15K is an overestimate for most bike tires. It might be accurate for ultra hard commuter ones, but my experience is more like 2k miles for a rear (at 700x25c, single racing bike) and 5k for the front. At that point, the rear is a pretty square shape, with thin tread in the center, and starts to have some interesting handling issues.
Wider, more supple tires might do better than that, the 26x2.2 rear on my tandem is 2k miles in, and probably has another 50% of its life left. Tandems are kind of noted for eating tires due to the loads on them.
I used to use GatorSkins - as they are perfect for London cycling. I used to commute 29 miles a day, 5 days a week, plus complete a 60ish mile ride on weekends - so times that by 47 weeks (5 weeks leave where I wasn't commuting) gives 9,635 miles. My gatorskins easily lasted a year, usually more - in fact I still have one of my London tires on my good bike, 7 years later (as the front tire) (I no longer cycle commute and only ride for leisure now.)
So I think those miles really are possible on a good tire. I used to use cheapo tires but ended up changing them 3 or 4 times a year and burning through inner-tubes.
The 2k figure was from a Michelin lithion 2, which was a decent for the price cheap (15 eur) 700x25 tire. It’s not an event tire. Mainly chosen for its relatively price and predictable performance (1 compound).
The tandem and wider tires are not the cheap ones though, they’re Rene Hearse, roughly 90eur or so. I’d say they’re worth it, but they are about the same price as my last car tires.
And if you can do your own maintenance, and buy used frames and parts, you can probably say 2 OoM difference. You'd spend more on the calories that fuel your commute than on the bike and accessories.
I've just done a back-of-the-envelope calculation about fuel costs, and the extra food you have to eat if you are cycling vs the fuel cost for the car for the same distance is in the same ballpark.
So if we also assume that during the lifetime of the vehicle the cost of fuel you'll burn will be in the same ballpark as the cost of the vehicle, then the total cost of riding the bike will only be around 50% of using a car.
Normally, one assume about 24% efficiency in human pedaling, so that 1kJ of energy going forward = 1 kcal consumed.
Now, fuel cost is anyways a small part of owning a car. My 1k bike + food has lasted me years, while that's less than a newer car loses in value each month.

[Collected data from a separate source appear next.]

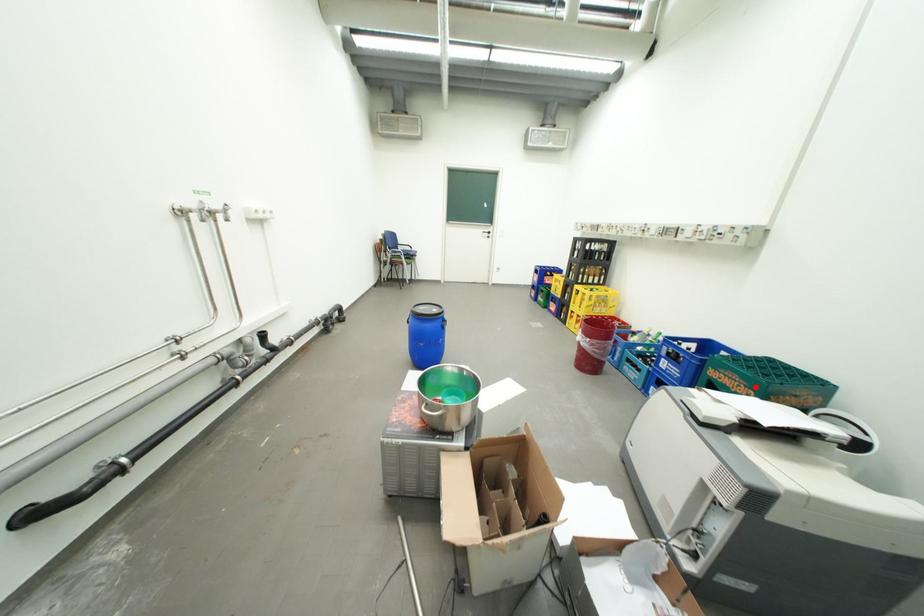
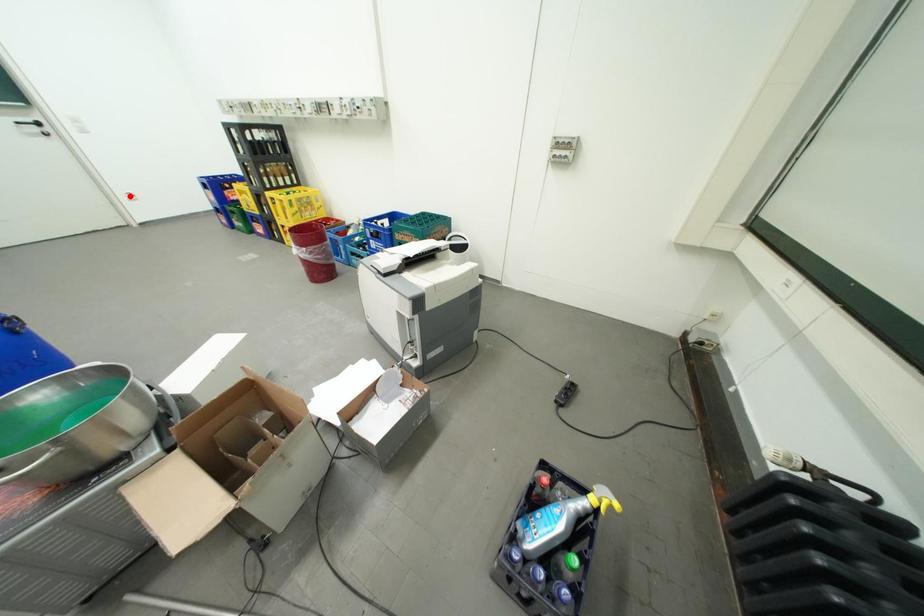
I am providing you with two images of the same scene from different viewpoints. A red point is marked on the first image and another point is marked on the second image. Do the highlighted points in image1 and image2 indicate the same real-world spot?

No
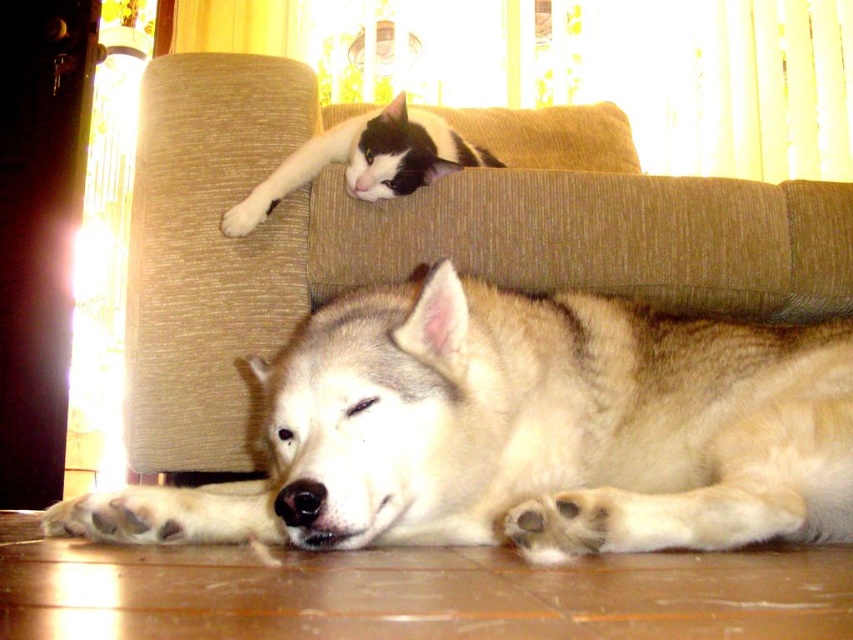
Question: Is beige fabric couch at upper center wider than white fur paw at upper left?

Choices:
 (A) yes
 (B) no

Answer: (A)

Question: Which point appears farthest from the camera in this image?

Choices:
 (A) (80, 504)
 (B) (299, 147)
 (C) (204, 333)
 (D) (228, 228)

Answer: (B)

Question: Which point is closer to the camera?

Choices:
 (A) white fur paw at upper left
 (B) fuzzy beige dog at lower center

Answer: (B)

Question: Which of the following is the closest to the observer?

Choices:
 (A) (459, 134)
 (B) (259, 218)

Answer: (B)

Question: Can you confirm if beige fabric couch at upper center is positioned to the left of white fur paw at upper left?

Choices:
 (A) yes
 (B) no

Answer: (B)

Question: Is black and white fur cat at upper center positioned before white fur paw at upper left?

Choices:
 (A) no
 (B) yes

Answer: (A)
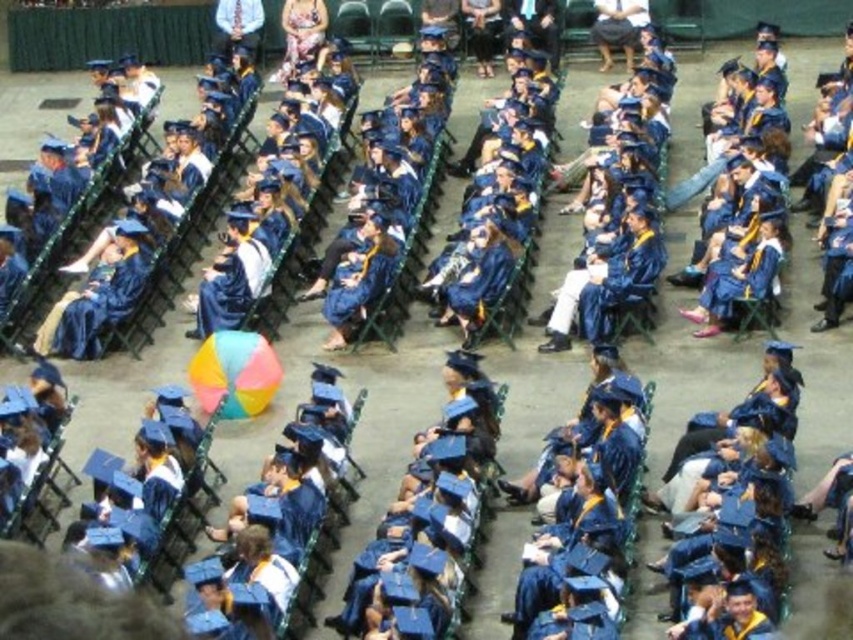
Is matte blue gown at left further to the viewer compared to matte blue gown at center?

Yes.

Is point (74, 317) farther from viewer compared to point (370, 275)?

No, it is in front of (370, 275).

Who is more distant from viewer, (77,340) or (381,250)?

Positioned behind is point (381,250).

This screenshot has width=853, height=640. Find the location of `matte blue gown at left`. matte blue gown at left is located at coordinates (102, 307).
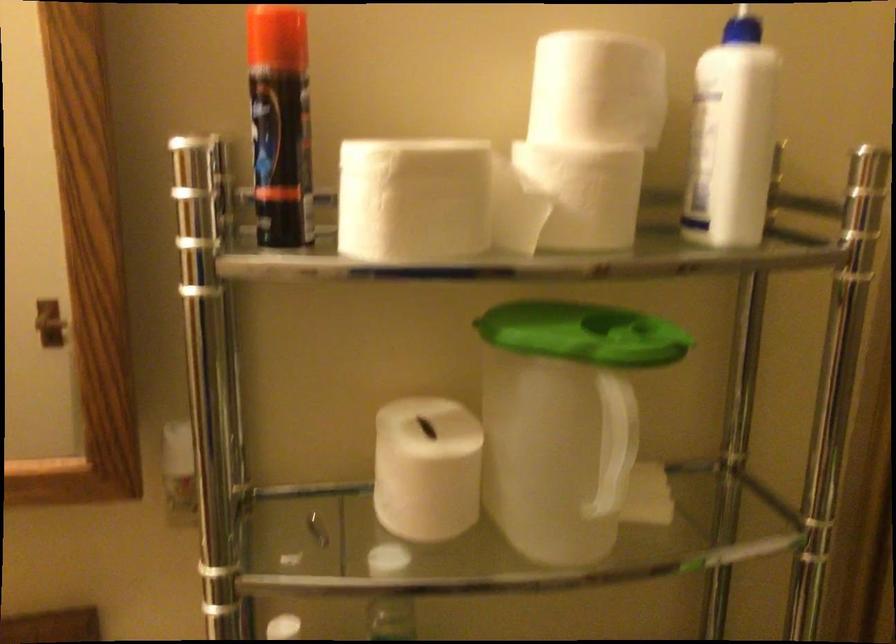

The costs of sitting idly every time you travel, compared to doing some low-impact cardio over the same distance, for trips shorter than about 3 miles, definitely adds up over the years.
The results looks absurd because the math is ignoring a lot of real-world considerations.
There's really no question. Cost of bike maintenance vs car maintenance. Societal cost of road wear due to a huge car vs a tiny bike. Burden on healthcare system, regulation and enforcement for dangerous driving habits. We all pay so much for cars, even when not driving one, when usually a bicycle is perfectly sufficient.
maintenance and road wear are clear winners for bikes being cheaper.
Healthcare burden, I'm not so sure. Even with the massive difference in usage, street car tracks in Seattle cause a lot more healthcare burden to bikers (and pedestrians) than car drivers. There's certainly a benefit from exercise, but bicycling also has more exposure to injury during use, and not all of them are superficial injuries. Add in things like poor form inducing nerve injuries and it looks even worse.
I think bicycle calorie burn calculators are basically just nonsense. 600 calories is a ton to burn for a relatively short leisurely ride. Maybe 5x too much.
I have an older garmin that has told me I have burned 9000 calories in a weekend, and uh, I didn’t. No evidence for that, but I simply don’t believe it. Bicycle tourists would have to have wild food intake to sustain that for weeks.
I agree 600kcal is on the high side, but I don't think it's as far off as you think. Most estimates I've seen are between 300-500kcal per hour, depending on effort.
It depends a lot on the bike and on the route. On a road bike going down a straight, flat road wearing lycra 20km/h is zero effort. On a city bike loaded with groceries going through urban environment with a bunch of traffic lights 20km/h average is quite an effort.
What if the added calorie need comes from rapeseed oil or something really cheap? :D
But I think there's some factors at play here. One is that if I didn't commute to work, I would have to work out some other way to get my daily movement in. So it's not necessarily that I eat more just to bike. I just use that energy to move myself to work instead of on a treadmill going no where.
Another interesting factor is what about electrical bikes? The amount of kWh needed to move a small person vs multiple tonnes of car should make it a huge win.
If we do this kind of calculus, it’s probably worth including the expected health costs of not exercising. Especially if your normal meal is a hamburger at McDonalds :-)
2000kcal of noodles costs like one Euro and fuels you for like five hours of cycling, 100km open road maybe. An average car burns 7l or 12€ of gas. But if you're concerned about calories, just buy an ebike.
Wider, more supple tires might do better than that, the 26x2.2 rear on my tandem is 2k miles in, and probably has another 50% of its life left. Tandems are kind of noted for eating tires due to the loads on them.